原本劉信出北平之時是做過一些易容的,但畢竟手法還稚嫩,時間一長效果已然不再,近衛軍的老兵對大公子又很是熟悉,再加上虯龍百煉戟和蹄踏燕兩大招牌豈能認不出來?那隊長大喊著就到了秦虎身邊。

“二公子?二公子怎麼回來這裡?”秦虎聞言又是一愣,大公子不是在北平將軍府嗎?當然此時他的心中已經信了,對麵少年麵容豈不與君侯相似?連氣勢都頗為相同,隻是軍中之事必須謹慎,絲毫馬虎不得。

隊長心道我也不知道啊?還沒等他出言劉信見到此人緩緩縱馬而來,口中高呼道:“可是張沁張大哥?”對方上來那人也是他見過的。

“是是,二公子還記得我。”張沁聞言急忙笑著迎了上去,君侯那份好記性無人不知,二公子看來也是如此啊,能被公子記住豈不也是榮耀?

見劉信叫出張沁之名,秦虎心中已然再無半點懷疑,當下舉手示意,虎衛軍輕甲士卒也是放下了弓箭,如此對大公子太過失禮了。其實現在所有士卒心中都有著和秦虎一樣的疑問,但他們絕不會交頭接耳議論紛紛,因為此時還在戰陣之上,嚴格的戰場紀律早在他們身上刻下了烙印。

“二公子,這位是秦虎曲長。”到了劉信麵前張沁急忙下馬行禮道,在他和兄弟們心中,君侯是主,二公子也是主,上下之份不可輕。

“秦大哥你好。”對著張沁微微一笑劉信也和秦虎打了招呼。

“不敢當,大公子不是在北平嗎?怎麼會遠行千裡到此?那些人又是?”秦虎躬身一禮方才言道,看著劉信那與劉毅幾乎一模一樣的笑容他更是確信無疑,那笑容中就透著溫和,此刻亦是將心中疑問說出。

“怎麼樣,我說那是燕侯公子吧,你看那些幽州軍對他的樣子。”看著陣前的一幕那賊寇副首領屈通也是徹底放下心來,得意洋洋的對身後眾人言道,自己心中亦有竊喜之意,能攀上燕侯之子,那以後……

眾人聞言也是連連點頭,劉信一到戰前立刻有人上前施禮,顯得極為尊敬,那數百漢軍亦是放下弓箭齊齊下馬,數百人動作整齊猶如一人令人心寒!若不是劉信在,他們要和這樣的漢軍交手,不是找死是什麼?很多第一次見到幽州軍之人更是心中震撼,難怪他們令人聞風喪膽。

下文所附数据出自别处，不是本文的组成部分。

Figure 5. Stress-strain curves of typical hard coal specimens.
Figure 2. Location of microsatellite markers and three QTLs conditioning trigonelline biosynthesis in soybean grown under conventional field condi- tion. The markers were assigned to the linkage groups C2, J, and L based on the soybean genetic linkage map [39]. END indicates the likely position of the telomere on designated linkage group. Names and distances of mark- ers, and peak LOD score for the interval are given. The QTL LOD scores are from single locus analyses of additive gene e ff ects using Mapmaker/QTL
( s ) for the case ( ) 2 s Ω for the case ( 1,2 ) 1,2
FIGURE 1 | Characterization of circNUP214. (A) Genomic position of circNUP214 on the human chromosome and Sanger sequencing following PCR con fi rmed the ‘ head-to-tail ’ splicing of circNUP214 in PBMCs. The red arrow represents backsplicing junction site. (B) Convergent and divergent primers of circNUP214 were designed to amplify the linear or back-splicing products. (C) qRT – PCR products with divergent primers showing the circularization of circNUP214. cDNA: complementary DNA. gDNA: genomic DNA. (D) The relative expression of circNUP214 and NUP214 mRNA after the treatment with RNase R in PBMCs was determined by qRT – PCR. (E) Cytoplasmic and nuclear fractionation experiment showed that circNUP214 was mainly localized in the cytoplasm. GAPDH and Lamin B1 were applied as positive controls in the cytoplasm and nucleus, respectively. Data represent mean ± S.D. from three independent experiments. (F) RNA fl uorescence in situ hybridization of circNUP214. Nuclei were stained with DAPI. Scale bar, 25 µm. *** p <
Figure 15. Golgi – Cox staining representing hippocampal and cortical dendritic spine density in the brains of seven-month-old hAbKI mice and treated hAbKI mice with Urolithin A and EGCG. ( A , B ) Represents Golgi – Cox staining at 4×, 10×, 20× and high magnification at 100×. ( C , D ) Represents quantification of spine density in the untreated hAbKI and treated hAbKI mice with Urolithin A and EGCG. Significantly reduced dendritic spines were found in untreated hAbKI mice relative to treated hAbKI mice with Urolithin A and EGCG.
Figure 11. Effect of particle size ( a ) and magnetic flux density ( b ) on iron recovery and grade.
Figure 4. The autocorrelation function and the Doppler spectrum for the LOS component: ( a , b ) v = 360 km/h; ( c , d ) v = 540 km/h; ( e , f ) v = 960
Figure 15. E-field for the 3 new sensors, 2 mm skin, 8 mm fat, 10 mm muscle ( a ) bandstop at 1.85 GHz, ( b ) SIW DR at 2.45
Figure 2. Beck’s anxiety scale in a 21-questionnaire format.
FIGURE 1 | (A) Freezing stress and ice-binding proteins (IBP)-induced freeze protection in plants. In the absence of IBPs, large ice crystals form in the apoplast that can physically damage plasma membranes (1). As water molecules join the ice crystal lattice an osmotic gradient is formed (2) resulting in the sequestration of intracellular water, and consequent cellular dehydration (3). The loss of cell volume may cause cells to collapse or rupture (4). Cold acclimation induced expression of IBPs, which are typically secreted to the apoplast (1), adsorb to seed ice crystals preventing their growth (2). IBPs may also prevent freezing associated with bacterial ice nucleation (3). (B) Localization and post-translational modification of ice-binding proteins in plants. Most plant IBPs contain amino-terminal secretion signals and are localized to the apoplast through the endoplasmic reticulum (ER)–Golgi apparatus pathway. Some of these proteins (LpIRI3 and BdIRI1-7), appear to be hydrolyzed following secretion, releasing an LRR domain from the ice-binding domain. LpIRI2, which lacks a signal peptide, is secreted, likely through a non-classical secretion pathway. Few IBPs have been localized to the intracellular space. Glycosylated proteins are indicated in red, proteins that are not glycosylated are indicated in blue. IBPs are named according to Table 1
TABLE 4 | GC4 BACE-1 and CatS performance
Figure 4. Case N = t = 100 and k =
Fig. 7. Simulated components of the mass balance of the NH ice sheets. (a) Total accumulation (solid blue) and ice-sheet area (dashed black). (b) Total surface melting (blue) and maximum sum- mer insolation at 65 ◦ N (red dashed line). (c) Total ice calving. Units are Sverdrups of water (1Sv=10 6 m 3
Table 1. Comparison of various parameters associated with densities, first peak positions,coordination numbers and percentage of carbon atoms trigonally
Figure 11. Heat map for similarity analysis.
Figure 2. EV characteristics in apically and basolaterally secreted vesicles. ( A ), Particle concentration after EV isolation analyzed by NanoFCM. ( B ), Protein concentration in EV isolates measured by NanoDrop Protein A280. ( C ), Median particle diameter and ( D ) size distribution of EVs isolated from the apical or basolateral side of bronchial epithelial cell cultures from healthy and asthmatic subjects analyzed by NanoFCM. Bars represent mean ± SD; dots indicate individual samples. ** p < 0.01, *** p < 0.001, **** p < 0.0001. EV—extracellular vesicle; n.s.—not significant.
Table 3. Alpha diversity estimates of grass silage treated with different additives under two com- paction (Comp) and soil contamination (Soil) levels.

“哦,爹爹為國討賊,信受父親與諸位先生教誨理當前來相助,到了司隸便見有賊寇劫掠村莊,那賊首為鋒所殺,餘眾皆降,他們懾與父親軍威倒也未害百姓性命,因而將之一同帶來。”這些話劉信早已想好,說的十分流利,言語之中亦稍有得意之情,畢竟劉二公子還是有孩童心性的。一來司隸就收服了兩千餘人,倒也值得在旁人麵前炫耀一番。

“原來如此,公子出手果然不凡,張將軍就在南麵八十裡下寨,公子隨我等先行前往吧。”劉信有點小得意,但在秦虎和張沁看來卻是理所應當,兩千多賊寇啊,還擊殺賊首?不過旋即卻也釋然,當年君侯在萬軍之中去上將首級,劉信如此英雄也就不太值得驚訝了,當下秦虎讚了一句便就言道,那邊張沁已然為劉信牽馬了,亦是心頭敬意的一種表示。

“聽秦大哥的。”劉信一笑便就上馬,一眾往白虎騎大寨而去,屈通則帶著眾人跟隨其後,而跟在白虎騎身後,他們不自覺的便是受起感染昂首挺胸起來,一時間似乎自己也成了幽州軍,可以揚眉吐氣了。